The code includes two implementations of IBlockDriver that you can reference.
[ul]MemoryBlockDriver - A driver that is based on a byte array, this was used for the initial implementation and testing
MX25l3206BlockDriver - A driver that implements the specific SPI interface for the GHI Flash module (I wrote an emulator to test this, so I have not run this against the real device)[/ul]

@ taylorza - I am using the 4.2 version of the framework. It’s been pretty busy at work these days, this Friday I will devote a large chunk of time to this and provide more detailed data for you. But so far aside from these 2 issues, it’s been smooth sailing!

@ rpizzo - that is great, I look forward to your feedback. Thank you for the effort!

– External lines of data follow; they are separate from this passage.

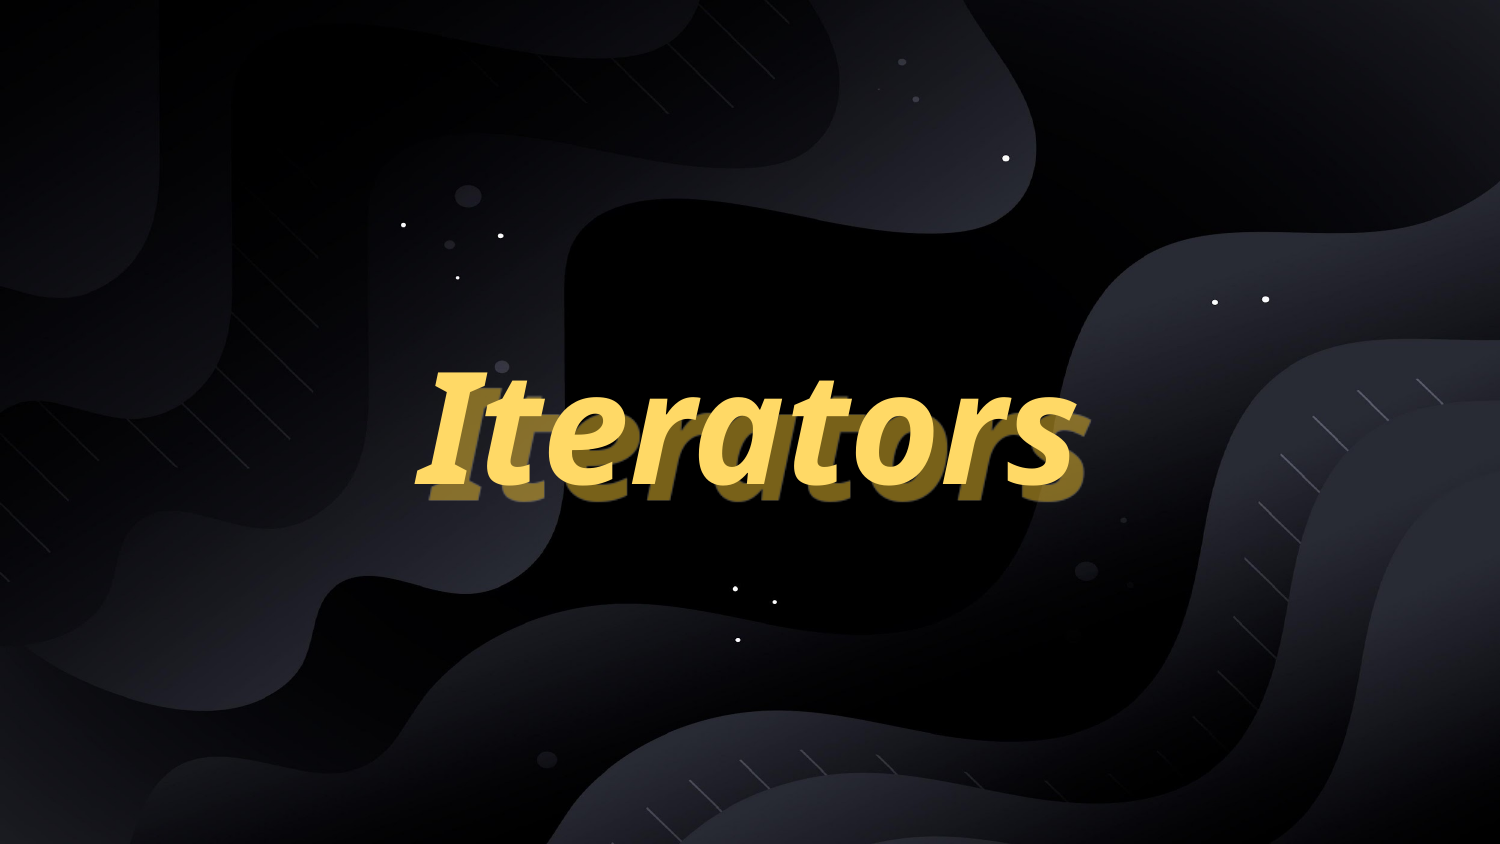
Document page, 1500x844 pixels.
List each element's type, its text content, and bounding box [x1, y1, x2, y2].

picture [0, 0, 1500, 844]
list Iterators [121, 70, 1379, 774]
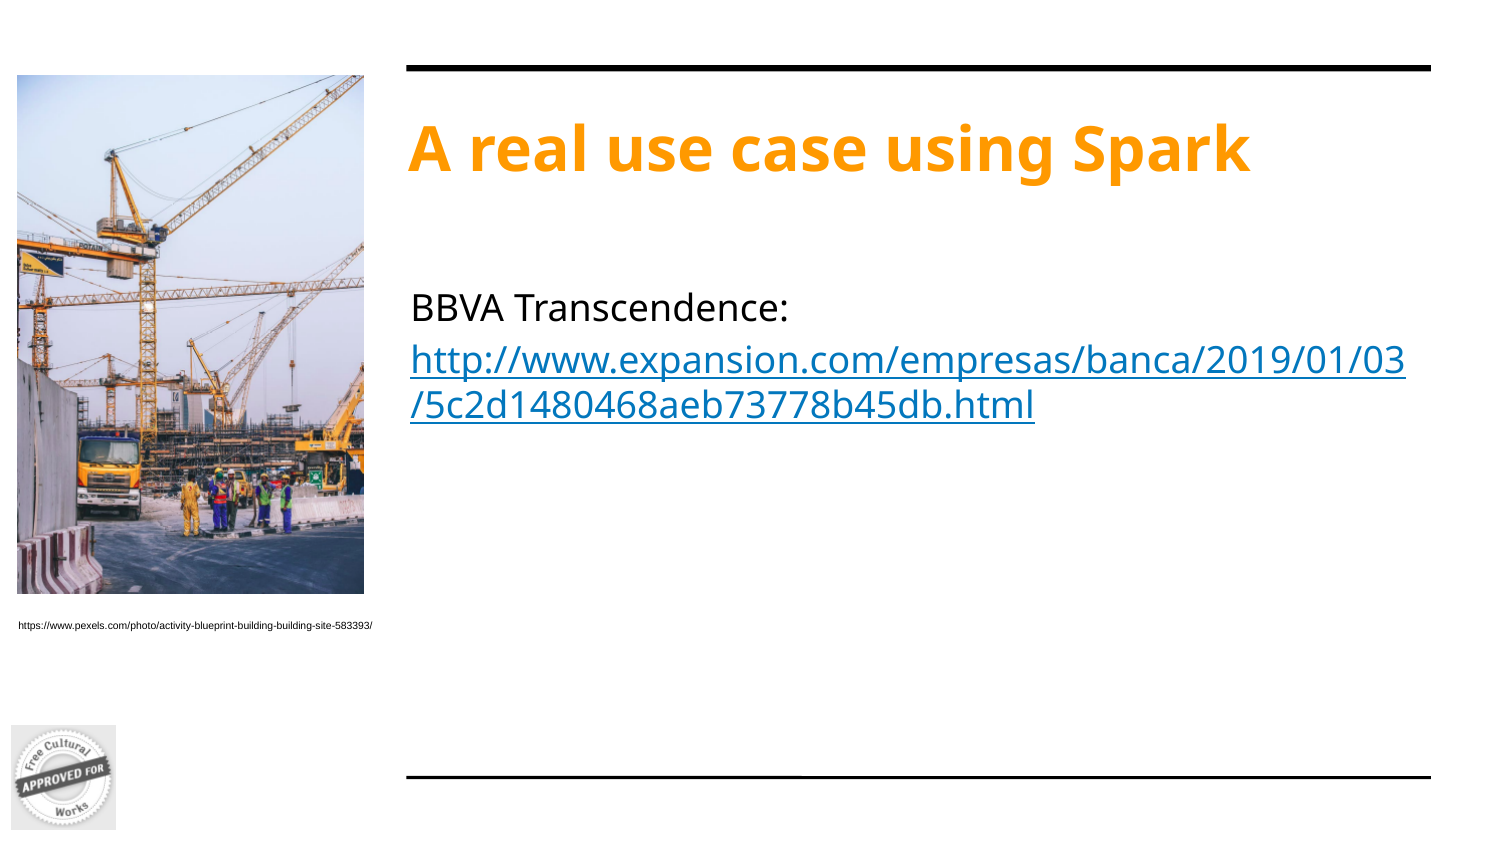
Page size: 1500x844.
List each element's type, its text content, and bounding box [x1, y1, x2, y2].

picture [17, 75, 364, 594]
title A real use case using Spark [393, 94, 1431, 199]
list BBVA Transcendence: http://www.expansion.com/empresas/banca/2019/01/03/5c2d1480468aeb73778b45db.html [395, 261, 1433, 755]
text_box https://www.pexels.com/photo/activity-blueprint-building-building-site-583393/ [3, 604, 396, 647]
picture [11, 725, 116, 830]
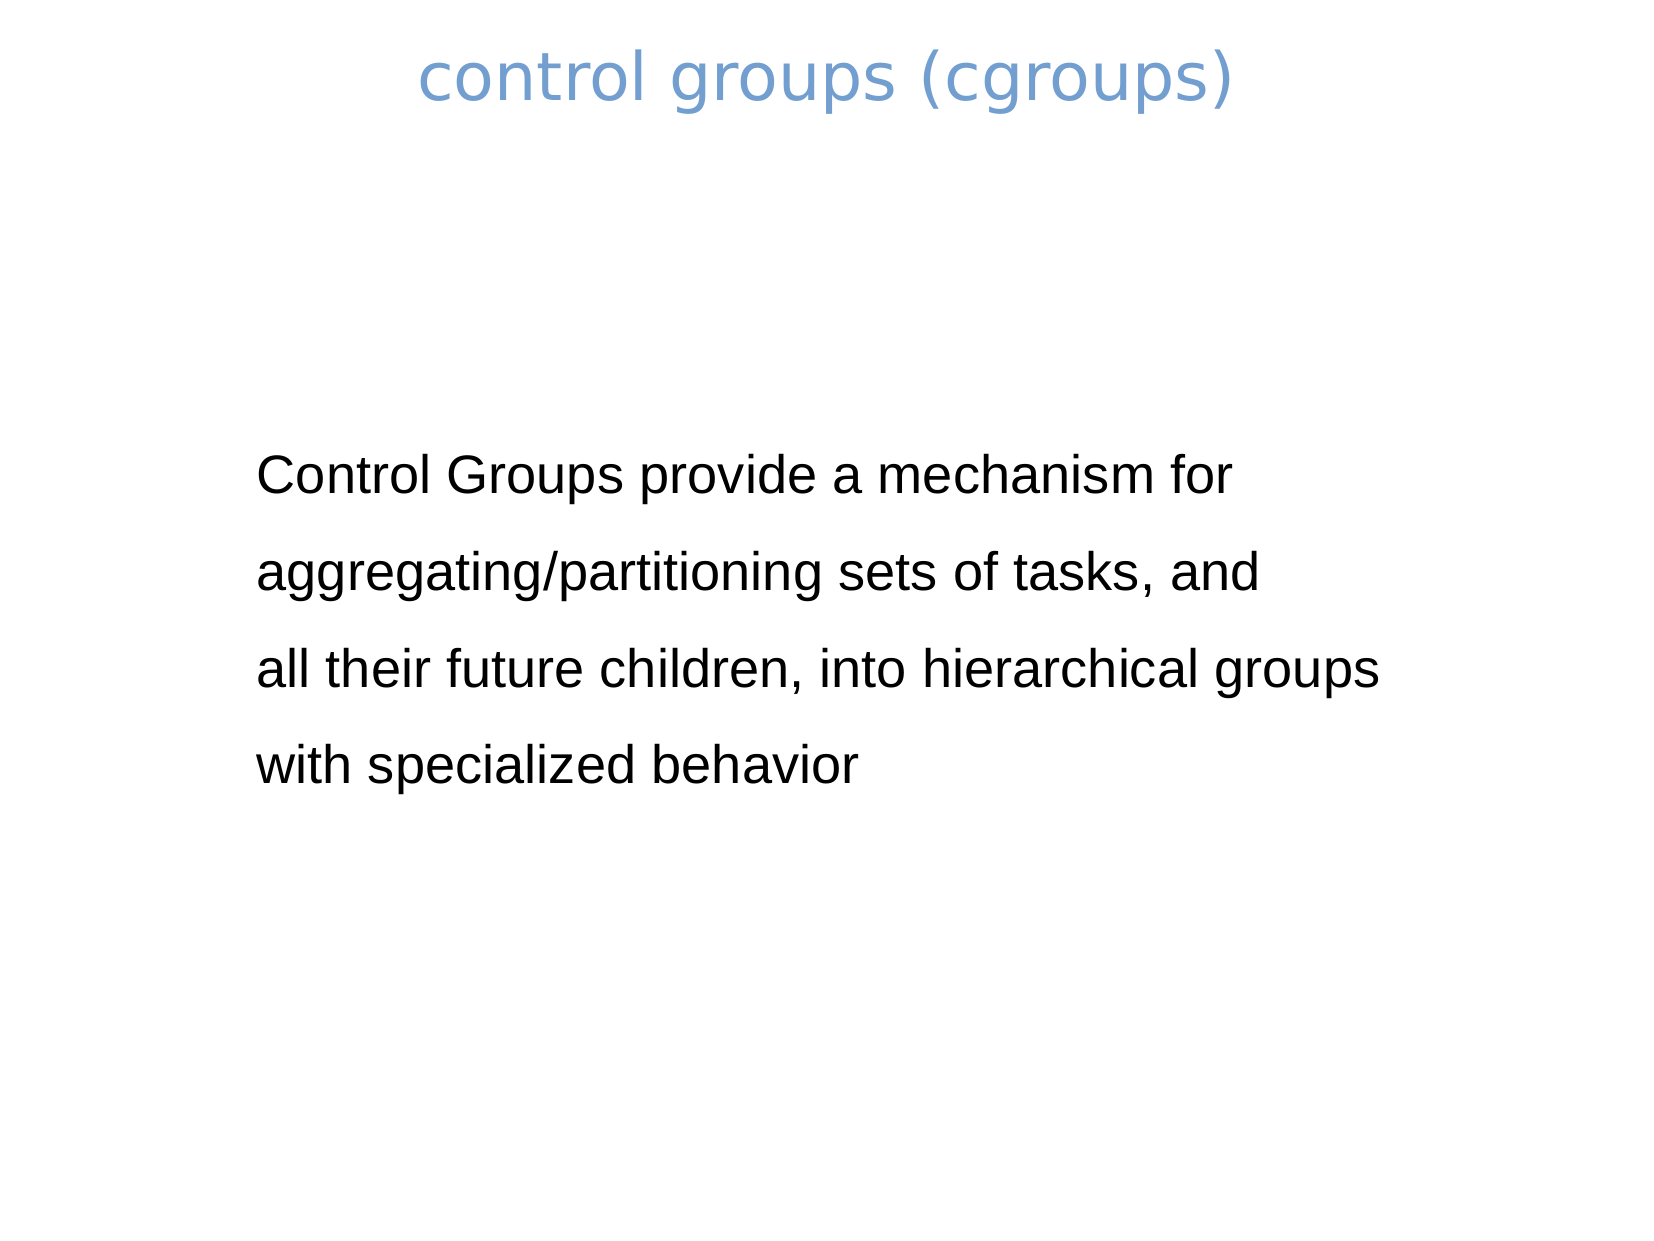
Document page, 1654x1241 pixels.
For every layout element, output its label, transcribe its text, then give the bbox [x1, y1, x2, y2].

text_box Control Groups provide a mechanism for aggregating/partitioning sets of tasks, and all their future children, into hierarchical groups with specialized behavior [241, 406, 1412, 810]
text_box control groups (cgroups) [402, 31, 1252, 124]
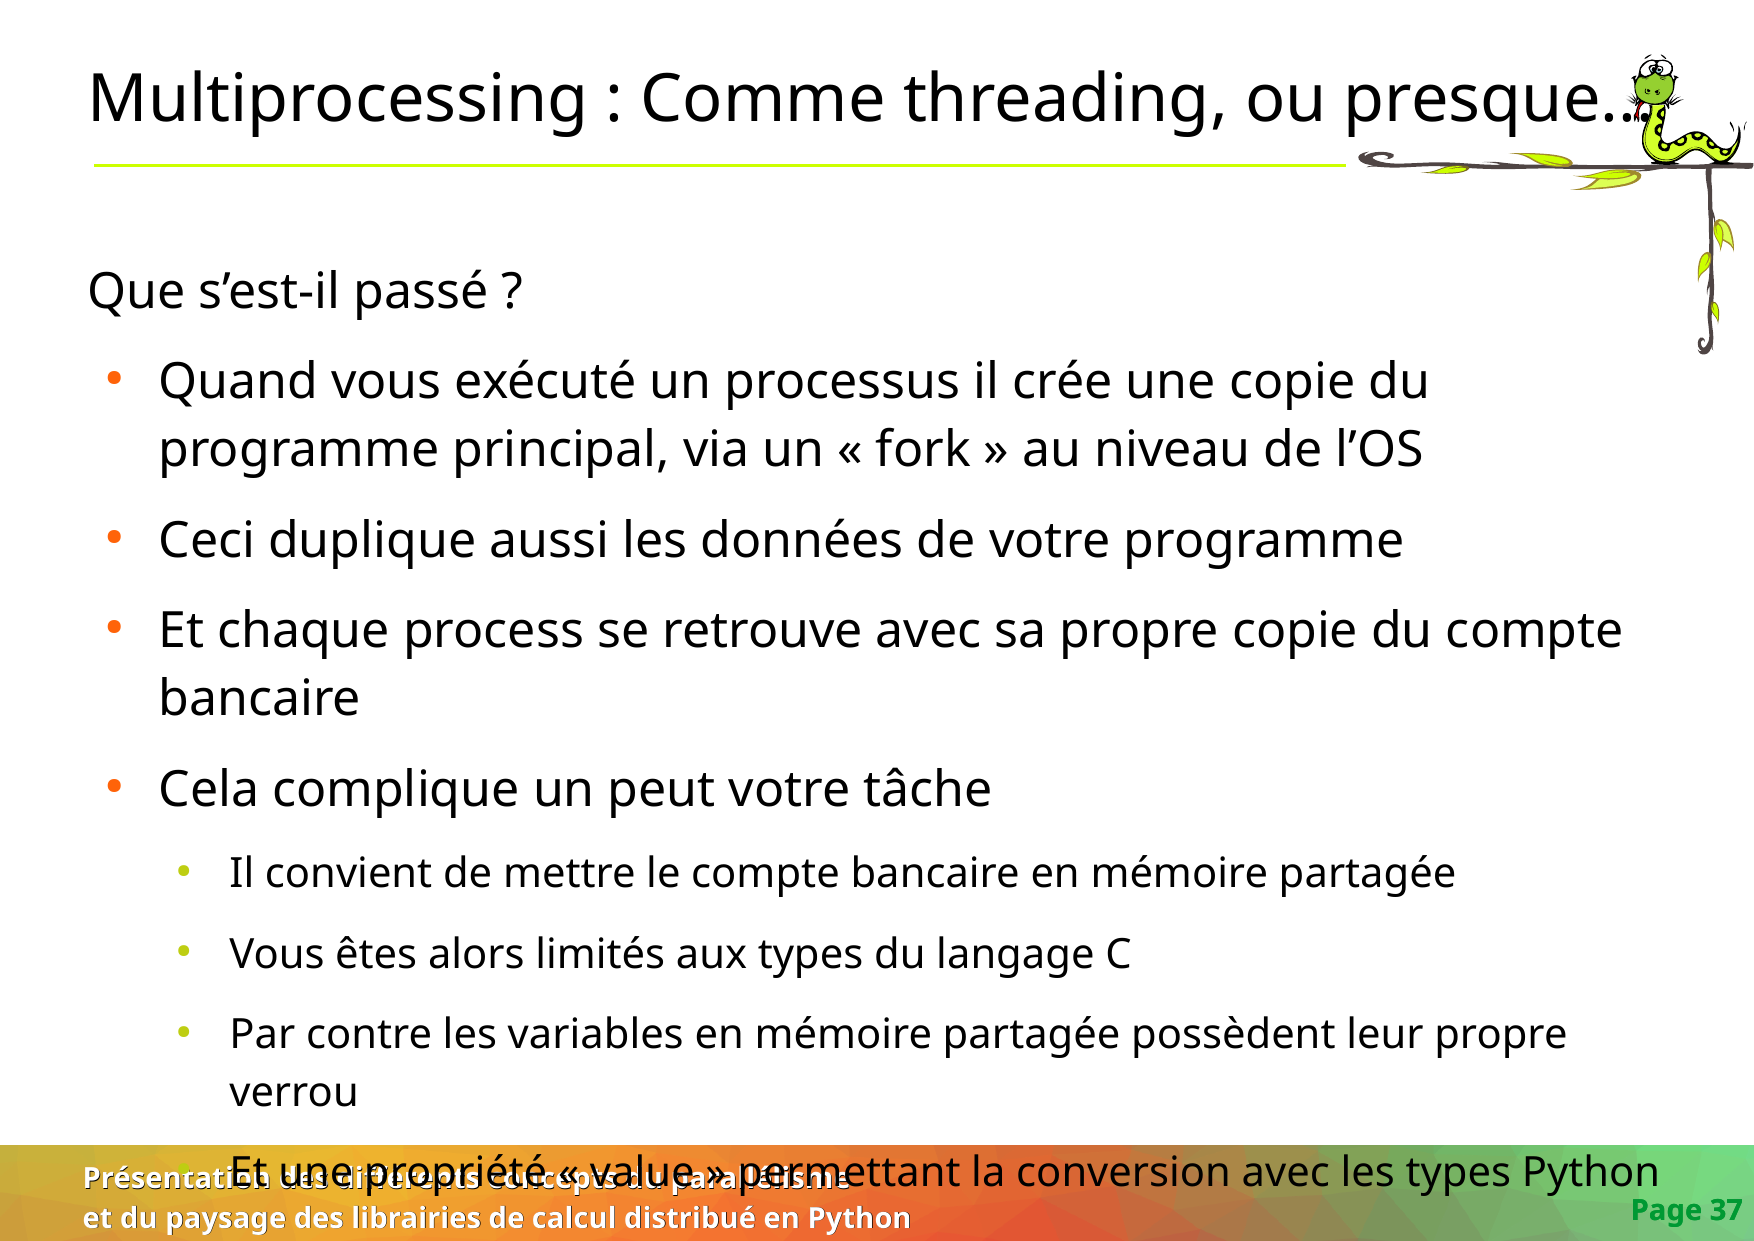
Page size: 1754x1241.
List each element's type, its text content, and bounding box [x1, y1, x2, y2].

title Multiprocessing : Comme threading, ou presque... [87, 31, 1667, 160]
picture [0, 1145, 1754, 1241]
list Que s’est-il passé ? Quand vous exécuté un processus il crée une copie du programme principal, via un « fork » au niveau de l’OS Ceci duplique aussi les données de votre programme Et chaque process se retrouve avec sa propre copie du compte bancaire Cela complique un peut votre tâche Il convient de mettre le compte bancaire en mémoire partagée Vous êtes alors limités aux types du langage C Par contre les variables en mémoire partagée possèdent leur propre verrou Et une propriété « value » permettant la conversion avec les types Python [87, 254, 1667, 1017]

@ taylorza - I am so sorry for the delay. As fate would have it, out of nowhere I now cannot deploy to my hardware! I can load, build and deploy other solutions, so I know my hardware is all fine. And I can build this solution still with no warnings or errors. But no matter what I try, at deployment time I get:

An error has occurred: please check your hardware.
Object reference not set to an instance of an object.
Source: Microsoft.SPOT.Debugger.CorDebug

This has stumped me for the last 2 days. I even tried remaking my .csproj file, but to no avail.

What little hair I have left is at risk of being all pulled out! Worst case I will start over again. I’ve tried commenting out blocks of code and removing References, it just does NOT want to deploy this solution any more!

If anyone knows exactly what causes this problem, I would be eternally grateful for the answer!